We began by looking for a valve that met our needs: food-safe, solenoid-powered (to stop liquid extrusion entirely when power is cut), ½” diameter, 12V available voltage, light enough to be moved by our stepper motor, and cost-effective. We finally settled on the ½” Plastic Zero Differential Solenoid Valve, which satisfied all of our requirements, although it was significantly heavier than we had hoped.
Next, we needed a way to direct the flow of milk into the valve. We decided to use a funnel and nylon tubing. In order to allow gravity to direct the flow of milk, we mounted the funnel at the top of a long piece of extrusion, and connected a piece of tubing from the end of the funnel to the top of the valve. We were careful to make the tube just long enough to connect these two, in order to limit the pressure drop through the tube and have the most pressure at the inlet of the valve. At this stage, we also manufactured a ½” stainless steel nozzle for the valve in order to better direct the flow of milk.

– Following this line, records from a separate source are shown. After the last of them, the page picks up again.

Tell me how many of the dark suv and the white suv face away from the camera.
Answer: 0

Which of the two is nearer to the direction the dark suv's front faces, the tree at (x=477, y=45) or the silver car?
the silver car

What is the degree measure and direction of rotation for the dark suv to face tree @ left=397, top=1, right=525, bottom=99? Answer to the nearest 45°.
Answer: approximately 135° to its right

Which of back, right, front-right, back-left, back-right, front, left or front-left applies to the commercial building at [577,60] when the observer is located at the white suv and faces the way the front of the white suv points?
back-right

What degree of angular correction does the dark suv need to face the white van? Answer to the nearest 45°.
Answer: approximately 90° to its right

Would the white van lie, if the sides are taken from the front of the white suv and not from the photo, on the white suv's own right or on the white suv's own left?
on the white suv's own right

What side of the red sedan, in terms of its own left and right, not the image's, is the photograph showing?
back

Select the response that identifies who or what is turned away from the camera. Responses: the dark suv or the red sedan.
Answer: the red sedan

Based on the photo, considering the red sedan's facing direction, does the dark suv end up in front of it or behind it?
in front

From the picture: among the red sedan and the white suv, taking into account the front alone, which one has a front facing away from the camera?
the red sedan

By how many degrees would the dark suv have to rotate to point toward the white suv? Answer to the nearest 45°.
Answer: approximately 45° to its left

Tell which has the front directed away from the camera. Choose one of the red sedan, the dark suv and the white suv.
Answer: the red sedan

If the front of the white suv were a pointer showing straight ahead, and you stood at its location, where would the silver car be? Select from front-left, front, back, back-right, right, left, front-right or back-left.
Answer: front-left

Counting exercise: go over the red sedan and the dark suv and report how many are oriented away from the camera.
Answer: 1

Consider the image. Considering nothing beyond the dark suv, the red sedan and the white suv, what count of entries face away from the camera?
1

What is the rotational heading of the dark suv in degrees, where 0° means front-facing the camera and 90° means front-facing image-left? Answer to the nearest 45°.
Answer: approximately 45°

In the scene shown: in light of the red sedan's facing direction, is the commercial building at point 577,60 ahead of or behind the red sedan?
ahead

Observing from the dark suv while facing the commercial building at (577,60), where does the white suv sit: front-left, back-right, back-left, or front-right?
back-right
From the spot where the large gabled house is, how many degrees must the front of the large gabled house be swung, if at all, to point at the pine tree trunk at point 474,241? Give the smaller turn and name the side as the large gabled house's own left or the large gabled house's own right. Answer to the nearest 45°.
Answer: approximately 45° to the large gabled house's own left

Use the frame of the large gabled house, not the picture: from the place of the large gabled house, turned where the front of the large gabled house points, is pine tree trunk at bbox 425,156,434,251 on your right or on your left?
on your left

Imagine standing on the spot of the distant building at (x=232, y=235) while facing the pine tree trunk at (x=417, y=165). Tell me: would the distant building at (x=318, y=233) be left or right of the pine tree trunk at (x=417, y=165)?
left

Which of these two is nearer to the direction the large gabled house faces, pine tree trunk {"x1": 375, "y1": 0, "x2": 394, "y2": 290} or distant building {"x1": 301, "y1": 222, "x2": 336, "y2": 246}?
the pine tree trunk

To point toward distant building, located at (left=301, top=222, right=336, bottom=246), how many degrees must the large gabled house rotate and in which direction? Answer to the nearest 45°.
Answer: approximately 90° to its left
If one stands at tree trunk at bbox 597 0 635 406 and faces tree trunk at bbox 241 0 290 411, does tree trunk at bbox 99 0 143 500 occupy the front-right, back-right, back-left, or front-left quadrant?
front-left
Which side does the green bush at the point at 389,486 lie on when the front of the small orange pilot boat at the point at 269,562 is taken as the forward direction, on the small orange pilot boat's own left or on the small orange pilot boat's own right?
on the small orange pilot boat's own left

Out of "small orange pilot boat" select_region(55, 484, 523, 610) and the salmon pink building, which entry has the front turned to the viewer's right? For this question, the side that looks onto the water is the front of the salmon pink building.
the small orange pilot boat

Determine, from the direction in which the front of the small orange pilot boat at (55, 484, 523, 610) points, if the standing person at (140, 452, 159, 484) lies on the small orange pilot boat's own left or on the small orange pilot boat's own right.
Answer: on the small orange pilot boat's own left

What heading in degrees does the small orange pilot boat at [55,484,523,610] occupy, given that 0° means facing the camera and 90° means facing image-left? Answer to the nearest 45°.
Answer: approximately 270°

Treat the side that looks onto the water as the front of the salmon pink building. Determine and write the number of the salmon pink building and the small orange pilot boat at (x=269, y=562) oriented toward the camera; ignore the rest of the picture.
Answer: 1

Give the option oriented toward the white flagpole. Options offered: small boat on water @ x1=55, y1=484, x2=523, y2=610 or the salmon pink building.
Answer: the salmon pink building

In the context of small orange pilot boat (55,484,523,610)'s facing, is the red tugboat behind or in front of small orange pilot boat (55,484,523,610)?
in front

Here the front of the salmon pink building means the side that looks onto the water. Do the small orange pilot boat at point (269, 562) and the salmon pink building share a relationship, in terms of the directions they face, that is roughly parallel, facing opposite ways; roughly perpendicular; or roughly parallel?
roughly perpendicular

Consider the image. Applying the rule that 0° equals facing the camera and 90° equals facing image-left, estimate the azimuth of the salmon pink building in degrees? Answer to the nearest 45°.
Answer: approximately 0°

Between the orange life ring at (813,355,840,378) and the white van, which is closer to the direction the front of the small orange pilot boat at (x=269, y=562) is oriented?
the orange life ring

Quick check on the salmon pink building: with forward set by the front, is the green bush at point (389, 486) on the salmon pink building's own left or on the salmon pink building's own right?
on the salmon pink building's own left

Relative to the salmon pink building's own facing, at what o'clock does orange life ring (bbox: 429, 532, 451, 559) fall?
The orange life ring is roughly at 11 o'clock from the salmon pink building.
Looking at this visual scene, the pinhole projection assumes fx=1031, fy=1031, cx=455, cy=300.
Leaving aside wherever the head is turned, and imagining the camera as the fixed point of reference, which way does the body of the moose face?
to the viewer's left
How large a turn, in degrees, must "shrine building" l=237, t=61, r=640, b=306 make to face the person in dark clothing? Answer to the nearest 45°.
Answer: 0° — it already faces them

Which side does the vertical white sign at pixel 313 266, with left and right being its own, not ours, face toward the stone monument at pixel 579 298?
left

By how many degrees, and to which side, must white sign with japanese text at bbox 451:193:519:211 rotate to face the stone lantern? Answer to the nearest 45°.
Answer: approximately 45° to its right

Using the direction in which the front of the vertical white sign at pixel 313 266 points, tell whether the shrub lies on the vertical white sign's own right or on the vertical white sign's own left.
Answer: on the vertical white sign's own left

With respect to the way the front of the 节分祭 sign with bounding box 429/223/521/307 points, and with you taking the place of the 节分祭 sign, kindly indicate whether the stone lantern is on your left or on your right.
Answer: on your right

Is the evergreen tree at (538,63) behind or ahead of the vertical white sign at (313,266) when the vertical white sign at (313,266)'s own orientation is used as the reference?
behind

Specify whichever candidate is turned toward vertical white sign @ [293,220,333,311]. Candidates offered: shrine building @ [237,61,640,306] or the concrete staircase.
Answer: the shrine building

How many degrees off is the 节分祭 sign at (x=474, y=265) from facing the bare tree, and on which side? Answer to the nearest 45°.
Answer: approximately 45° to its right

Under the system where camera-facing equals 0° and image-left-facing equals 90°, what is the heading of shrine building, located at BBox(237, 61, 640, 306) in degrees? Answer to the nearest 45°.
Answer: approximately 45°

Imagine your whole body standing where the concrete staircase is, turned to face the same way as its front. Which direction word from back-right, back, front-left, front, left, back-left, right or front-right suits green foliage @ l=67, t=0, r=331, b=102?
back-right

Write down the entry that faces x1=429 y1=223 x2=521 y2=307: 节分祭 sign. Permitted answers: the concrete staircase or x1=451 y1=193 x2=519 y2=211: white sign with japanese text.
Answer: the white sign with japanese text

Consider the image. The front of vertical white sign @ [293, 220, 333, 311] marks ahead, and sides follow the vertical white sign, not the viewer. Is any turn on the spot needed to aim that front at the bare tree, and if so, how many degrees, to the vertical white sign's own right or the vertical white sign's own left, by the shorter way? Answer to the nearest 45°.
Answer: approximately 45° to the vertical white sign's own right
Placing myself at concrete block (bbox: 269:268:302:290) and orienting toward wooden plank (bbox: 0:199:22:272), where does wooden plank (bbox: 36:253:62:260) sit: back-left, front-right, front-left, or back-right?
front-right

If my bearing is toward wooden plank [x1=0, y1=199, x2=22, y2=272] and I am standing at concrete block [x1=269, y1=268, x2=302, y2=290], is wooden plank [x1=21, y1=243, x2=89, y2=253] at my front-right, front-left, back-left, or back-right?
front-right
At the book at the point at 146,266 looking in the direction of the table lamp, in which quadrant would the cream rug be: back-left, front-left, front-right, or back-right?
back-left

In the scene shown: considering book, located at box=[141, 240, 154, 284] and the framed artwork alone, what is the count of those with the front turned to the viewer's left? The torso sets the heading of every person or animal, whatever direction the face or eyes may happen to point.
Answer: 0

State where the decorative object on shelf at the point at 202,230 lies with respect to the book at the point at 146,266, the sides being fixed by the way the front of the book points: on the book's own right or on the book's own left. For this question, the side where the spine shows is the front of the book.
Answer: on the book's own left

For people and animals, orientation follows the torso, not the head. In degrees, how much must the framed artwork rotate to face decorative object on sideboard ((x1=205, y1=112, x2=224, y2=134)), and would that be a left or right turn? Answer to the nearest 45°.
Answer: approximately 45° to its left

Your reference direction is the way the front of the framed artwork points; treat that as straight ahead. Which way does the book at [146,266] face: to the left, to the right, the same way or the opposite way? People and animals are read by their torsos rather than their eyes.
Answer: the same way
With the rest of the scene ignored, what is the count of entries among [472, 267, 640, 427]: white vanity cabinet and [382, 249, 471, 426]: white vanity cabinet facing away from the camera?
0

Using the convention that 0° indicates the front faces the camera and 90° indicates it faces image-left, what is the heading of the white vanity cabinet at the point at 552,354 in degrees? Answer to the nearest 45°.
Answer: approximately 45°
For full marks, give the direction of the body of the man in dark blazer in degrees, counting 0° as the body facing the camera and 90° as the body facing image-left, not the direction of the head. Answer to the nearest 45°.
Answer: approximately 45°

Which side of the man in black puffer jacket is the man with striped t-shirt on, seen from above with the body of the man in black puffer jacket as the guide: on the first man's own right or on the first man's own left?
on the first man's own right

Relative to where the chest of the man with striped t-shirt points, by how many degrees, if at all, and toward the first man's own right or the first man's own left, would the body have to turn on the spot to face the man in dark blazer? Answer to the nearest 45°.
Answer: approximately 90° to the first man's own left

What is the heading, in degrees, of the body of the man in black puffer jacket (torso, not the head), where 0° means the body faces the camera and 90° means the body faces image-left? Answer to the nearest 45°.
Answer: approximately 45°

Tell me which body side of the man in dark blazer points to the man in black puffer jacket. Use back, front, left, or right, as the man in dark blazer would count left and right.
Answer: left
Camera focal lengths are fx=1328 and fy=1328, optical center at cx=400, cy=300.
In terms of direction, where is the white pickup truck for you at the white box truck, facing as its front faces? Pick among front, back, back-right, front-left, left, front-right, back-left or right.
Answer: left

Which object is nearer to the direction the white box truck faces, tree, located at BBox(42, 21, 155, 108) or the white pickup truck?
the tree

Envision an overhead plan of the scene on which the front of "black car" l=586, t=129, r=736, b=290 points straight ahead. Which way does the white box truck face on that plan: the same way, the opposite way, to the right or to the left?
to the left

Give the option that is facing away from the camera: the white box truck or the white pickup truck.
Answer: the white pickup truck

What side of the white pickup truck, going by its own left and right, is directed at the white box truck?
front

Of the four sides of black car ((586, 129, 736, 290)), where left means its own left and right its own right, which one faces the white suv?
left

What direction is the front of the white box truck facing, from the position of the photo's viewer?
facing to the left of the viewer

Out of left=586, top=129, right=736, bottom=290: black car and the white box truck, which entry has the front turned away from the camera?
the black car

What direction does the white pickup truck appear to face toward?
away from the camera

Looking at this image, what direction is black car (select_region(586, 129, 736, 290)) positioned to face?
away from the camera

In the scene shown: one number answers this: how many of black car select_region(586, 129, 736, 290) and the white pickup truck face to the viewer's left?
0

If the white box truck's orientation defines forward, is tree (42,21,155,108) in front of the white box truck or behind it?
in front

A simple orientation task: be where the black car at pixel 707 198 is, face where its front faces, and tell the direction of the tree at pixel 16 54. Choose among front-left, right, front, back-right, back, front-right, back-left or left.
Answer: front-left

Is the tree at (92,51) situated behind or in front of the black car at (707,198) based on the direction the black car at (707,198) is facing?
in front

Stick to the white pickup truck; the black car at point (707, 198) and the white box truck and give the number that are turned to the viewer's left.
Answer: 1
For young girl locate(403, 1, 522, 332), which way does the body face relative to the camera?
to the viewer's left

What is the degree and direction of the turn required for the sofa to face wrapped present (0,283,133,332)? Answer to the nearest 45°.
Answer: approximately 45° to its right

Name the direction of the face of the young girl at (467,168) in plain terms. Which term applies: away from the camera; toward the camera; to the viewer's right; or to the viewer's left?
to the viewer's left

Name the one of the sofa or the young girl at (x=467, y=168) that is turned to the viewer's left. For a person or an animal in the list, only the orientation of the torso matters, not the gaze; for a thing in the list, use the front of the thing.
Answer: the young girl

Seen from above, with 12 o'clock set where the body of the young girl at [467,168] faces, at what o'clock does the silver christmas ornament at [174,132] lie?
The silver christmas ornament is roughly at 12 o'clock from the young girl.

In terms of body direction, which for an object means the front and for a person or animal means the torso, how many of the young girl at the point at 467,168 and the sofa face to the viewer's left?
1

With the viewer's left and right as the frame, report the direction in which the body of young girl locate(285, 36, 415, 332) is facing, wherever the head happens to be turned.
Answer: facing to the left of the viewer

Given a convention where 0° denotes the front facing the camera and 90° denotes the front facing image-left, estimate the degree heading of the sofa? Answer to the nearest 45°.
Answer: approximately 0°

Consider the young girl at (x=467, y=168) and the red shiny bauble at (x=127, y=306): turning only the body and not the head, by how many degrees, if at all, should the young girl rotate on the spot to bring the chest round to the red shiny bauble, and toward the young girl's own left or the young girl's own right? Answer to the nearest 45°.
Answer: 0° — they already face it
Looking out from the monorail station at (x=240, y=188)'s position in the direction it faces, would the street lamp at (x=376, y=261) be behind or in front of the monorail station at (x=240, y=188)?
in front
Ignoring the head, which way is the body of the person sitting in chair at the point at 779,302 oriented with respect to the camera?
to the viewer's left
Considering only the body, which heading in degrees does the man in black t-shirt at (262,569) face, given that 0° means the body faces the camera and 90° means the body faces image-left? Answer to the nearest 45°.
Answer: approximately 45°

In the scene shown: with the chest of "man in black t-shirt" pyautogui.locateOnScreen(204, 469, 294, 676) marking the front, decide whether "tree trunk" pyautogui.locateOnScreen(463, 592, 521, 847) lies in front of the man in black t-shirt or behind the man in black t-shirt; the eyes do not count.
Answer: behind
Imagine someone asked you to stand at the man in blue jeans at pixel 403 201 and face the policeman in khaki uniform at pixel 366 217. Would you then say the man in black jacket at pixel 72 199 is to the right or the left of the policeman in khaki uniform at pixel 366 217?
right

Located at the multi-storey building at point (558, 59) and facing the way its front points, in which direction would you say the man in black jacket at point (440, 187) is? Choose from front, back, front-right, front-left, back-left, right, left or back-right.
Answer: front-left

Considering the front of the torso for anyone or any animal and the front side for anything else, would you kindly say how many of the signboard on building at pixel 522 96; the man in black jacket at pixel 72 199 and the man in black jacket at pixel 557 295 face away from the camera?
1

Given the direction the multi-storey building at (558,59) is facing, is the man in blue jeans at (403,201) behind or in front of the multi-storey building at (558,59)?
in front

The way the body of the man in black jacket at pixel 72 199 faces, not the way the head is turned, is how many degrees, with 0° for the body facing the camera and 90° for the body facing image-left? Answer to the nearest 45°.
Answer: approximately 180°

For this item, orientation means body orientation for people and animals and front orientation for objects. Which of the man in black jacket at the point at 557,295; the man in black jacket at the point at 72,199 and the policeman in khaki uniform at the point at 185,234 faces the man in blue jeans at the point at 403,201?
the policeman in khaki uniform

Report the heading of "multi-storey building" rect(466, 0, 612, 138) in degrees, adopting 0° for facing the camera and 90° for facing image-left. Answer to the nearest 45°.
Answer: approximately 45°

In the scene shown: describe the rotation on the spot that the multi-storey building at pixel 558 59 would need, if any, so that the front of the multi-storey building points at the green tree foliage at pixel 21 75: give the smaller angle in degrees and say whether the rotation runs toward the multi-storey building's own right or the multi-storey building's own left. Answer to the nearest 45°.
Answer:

After we manufactured this system and began testing it, we realized that a) the flow of milk was turbulent and lacked direction, and b) the volumetric flow rate was much too great, and the milk would penetrate the surface tension of the art. We took several steps to correct this. The first was to lathe a new nozzle with the same general design but with a diameter of ¼”. In order to decrease the flow rate of the milk, we attempted to decrease the velocity of the milk through the tubing. Although we tested several methods to achieve this, we finally settled on using a slightly longer tube so some of the milk’s energy was put into traveling through the tube, rather than accelerating.
The Tilt Mechanism
The design of the tilt mechanism is relatively simple. We used a stepper motor to control the tilt which we connected to a ¼ in aluminum shaft using a 3d printed coupling. The weight of the cup is supported by bearings which are mounted into an acrylic laser cut structure. The whole mechanism is attached to the 1010 extrusion using 2 1/4 20 bolts. The cup holder is designed specifically to mold to the ceramic cups we chose for our project. They easily slide in, are constrained to z tilt by a handle cutout and are supported while rotating. Since the center of rotation is above the COM of the cup it is a stable system and goes to 90 degrees when the motor is disabled. The cup holder is attached to the shaft using 3 heat set inserts and bolts as set screws.
Electrical Mounting
Although we had several electrical pieces that needed to be mounted, the most important pieces were the limit switches. In order for the limit switches to function properly and allow us to zero the three axes, they needed to be placed in several different orientations around our machine. We chose to design several different bracket configurations to hold them in place against the plates.